→ ENTRIES SUPPLIED
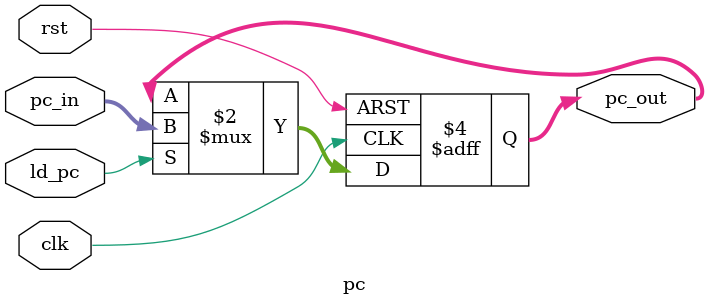
<source format=v>
/* 12bit cp (DFF) */
module pc (clk, rst, ld_pc, pc_in, pc_out);
	input	clk, rst;
	input	ld_pc;
	input		[11:0]   pc_in;
	wire     [11:0]	pc_in;
	output 	[11:0]	pc_out;
	reg		[11:0]	pc_out;


	always @(posedge rst or posedge clk) begin
		if (rst) begin
			pc_out <= 12'b000000000000;
		//enable ON
		end else if (ld_pc) begin
			pc_out <= pc_in;
		end
	end
endmodule
</source>
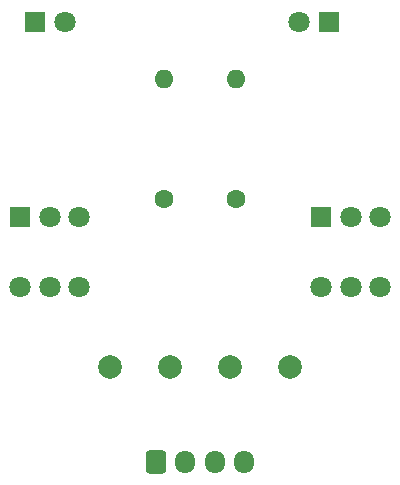
<source format=gbr>
%TF.GenerationSoftware,KiCad,Pcbnew,8.0.8*%
%TF.CreationDate,2025-03-27T00:10:53-04:00*%
%TF.ProjectId,rear_lights_unit_control_box,72656172-5f6c-4696-9768-74735f756e69,0*%
%TF.SameCoordinates,Original*%
%TF.FileFunction,Soldermask,Top*%
%TF.FilePolarity,Negative*%
%FSLAX46Y46*%
G04 Gerber Fmt 4.6, Leading zero omitted, Abs format (unit mm)*
G04 Created by KiCad (PCBNEW 8.0.8) date 2025-03-27 00:10:53*
%MOMM*%
%LPD*%
G01*
G04 APERTURE LIST*
G04 Aperture macros list*
%AMRoundRect*
0 Rectangle with rounded corners*
0 $1 Rounding radius*
0 $2 $3 $4 $5 $6 $7 $8 $9 X,Y pos of 4 corners*
0 Add a 4 corners polygon primitive as box body*
4,1,4,$2,$3,$4,$5,$6,$7,$8,$9,$2,$3,0*
0 Add four circle primitives for the rounded corners*
1,1,$1+$1,$2,$3*
1,1,$1+$1,$4,$5*
1,1,$1+$1,$6,$7*
1,1,$1+$1,$8,$9*
0 Add four rect primitives between the rounded corners*
20,1,$1+$1,$2,$3,$4,$5,0*
20,1,$1+$1,$4,$5,$6,$7,0*
20,1,$1+$1,$6,$7,$8,$9,0*
20,1,$1+$1,$8,$9,$2,$3,0*%
G04 Aperture macros list end*
%ADD10C,1.600000*%
%ADD11O,1.600000X1.600000*%
%ADD12C,2.000000*%
%ADD13R,1.800000X1.800000*%
%ADD14C,1.800000*%
%ADD15RoundRect,0.250000X-0.600000X-0.725000X0.600000X-0.725000X0.600000X0.725000X-0.600000X0.725000X0*%
%ADD16O,1.700000X1.950000*%
G04 APERTURE END LIST*
D10*
%TO.C,R1*%
X123952000Y-71120000D03*
D11*
X123952000Y-60960000D03*
%TD*%
D12*
%TO.C,TP2*%
X124460000Y-85344000D03*
%TD*%
D13*
%TO.C,SW1*%
X111760000Y-72631300D03*
D14*
X114260000Y-72631300D03*
X116760000Y-72631300D03*
X111760000Y-78631300D03*
X114260000Y-78631300D03*
X116760000Y-78631300D03*
%TD*%
D12*
%TO.C,TP4*%
X134620000Y-85344000D03*
%TD*%
D10*
%TO.C,R2*%
X130052000Y-71120000D03*
D11*
X130052000Y-60960000D03*
%TD*%
D13*
%TO.C,D1*%
X113025000Y-56134000D03*
D14*
X115565000Y-56134000D03*
%TD*%
D13*
%TO.C,D2*%
X137922000Y-56134000D03*
D14*
X135382000Y-56134000D03*
%TD*%
D12*
%TO.C,TP1*%
X119380000Y-85344000D03*
%TD*%
D13*
%TO.C,SW2*%
X137240000Y-72631300D03*
D14*
X139740000Y-72631300D03*
X142240000Y-72631300D03*
X137240000Y-78631300D03*
X139740000Y-78631300D03*
X142240000Y-78631300D03*
%TD*%
D15*
%TO.C,J1*%
X123250000Y-93400000D03*
D16*
X125750000Y-93400000D03*
X128250000Y-93400000D03*
X130750000Y-93400000D03*
%TD*%
D12*
%TO.C,TP3*%
X129540000Y-85344000D03*
%TD*%
M02*

</source>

→ TASK DESCRIPTION
All entries are to be retyped exactly. Omit any embedded images.

→ SOLUTION TO THIS PROBLEM
<source format=v>
/* 12bit cp (DFF) */
module pc (clk, rst, ld_pc, pc_in, pc_out);
	input	clk, rst;
	input	ld_pc;
	input		[11:0]   pc_in;
	wire     [11:0]	pc_in;
	output 	[11:0]	pc_out;
	reg		[11:0]	pc_out;


	always @(posedge rst or posedge clk) begin
		if (rst) begin
			pc_out <= 12'b000000000000;
		//enable ON
		end else if (ld_pc) begin
			pc_out <= pc_in;
		end
	end
endmodule
</source>
<source format=gbr>
%TF.GenerationSoftware,KiCad,Pcbnew,8.0.8*%
%TF.CreationDate,2025-03-27T00:10:53-04:00*%
%TF.ProjectId,rear_lights_unit_control_box,72656172-5f6c-4696-9768-74735f756e69,0*%
%TF.SameCoordinates,Original*%
%TF.FileFunction,Soldermask,Top*%
%TF.FilePolarity,Negative*%
%FSLAX46Y46*%
G04 Gerber Fmt 4.6, Leading zero omitted, Abs format (unit mm)*
G04 Created by KiCad (PCBNEW 8.0.8) date 2025-03-27 00:10:53*
%MOMM*%
%LPD*%
G01*
G04 APERTURE LIST*
G04 Aperture macros list*
%AMRoundRect*
0 Rectangle with rounded corners*
0 $1 Rounding radius*
0 $2 $3 $4 $5 $6 $7 $8 $9 X,Y pos of 4 corners*
0 Add a 4 corners polygon primitive as box body*
4,1,4,$2,$3,$4,$5,$6,$7,$8,$9,$2,$3,0*
0 Add four circle primitives for the rounded corners*
1,1,$1+$1,$2,$3*
1,1,$1+$1,$4,$5*
1,1,$1+$1,$6,$7*
1,1,$1+$1,$8,$9*
0 Add four rect primitives between the rounded corners*
20,1,$1+$1,$2,$3,$4,$5,0*
20,1,$1+$1,$4,$5,$6,$7,0*
20,1,$1+$1,$6,$7,$8,$9,0*
20,1,$1+$1,$8,$9,$2,$3,0*%
G04 Aperture macros list end*
%ADD10C,1.600000*%
%ADD11O,1.600000X1.600000*%
%ADD12C,2.000000*%
%ADD13R,1.800000X1.800000*%
%ADD14C,1.800000*%
%ADD15RoundRect,0.250000X-0.600000X-0.725000X0.600000X-0.725000X0.600000X0.725000X-0.600000X0.725000X0*%
%ADD16O,1.700000X1.950000*%
G04 APERTURE END LIST*
D10*
%TO.C,R1*%
X123952000Y-71120000D03*
D11*
X123952000Y-60960000D03*
%TD*%
D12*
%TO.C,TP2*%
X124460000Y-85344000D03*
%TD*%
D13*
%TO.C,SW1*%
X111760000Y-72631300D03*
D14*
X114260000Y-72631300D03*
X116760000Y-72631300D03*
X111760000Y-78631300D03*
X114260000Y-78631300D03*
X116760000Y-78631300D03*
%TD*%
D12*
%TO.C,TP4*%
X134620000Y-85344000D03*
%TD*%
D10*
%TO.C,R2*%
X130052000Y-71120000D03*
D11*
X130052000Y-60960000D03*
%TD*%
D13*
%TO.C,D1*%
X113025000Y-56134000D03*
D14*
X115565000Y-56134000D03*
%TD*%
D13*
%TO.C,D2*%
X137922000Y-56134000D03*
D14*
X135382000Y-56134000D03*
%TD*%
D12*
%TO.C,TP1*%
X119380000Y-85344000D03*
%TD*%
D13*
%TO.C,SW2*%
X137240000Y-72631300D03*
D14*
X139740000Y-72631300D03*
X142240000Y-72631300D03*
X137240000Y-78631300D03*
X139740000Y-78631300D03*
X142240000Y-78631300D03*
%TD*%
D15*
%TO.C,J1*%
X123250000Y-93400000D03*
D16*
X125750000Y-93400000D03*
X128250000Y-93400000D03*
X130750000Y-93400000D03*
%TD*%
D12*
%TO.C,TP3*%
X129540000Y-85344000D03*
%TD*%
M02*

</source>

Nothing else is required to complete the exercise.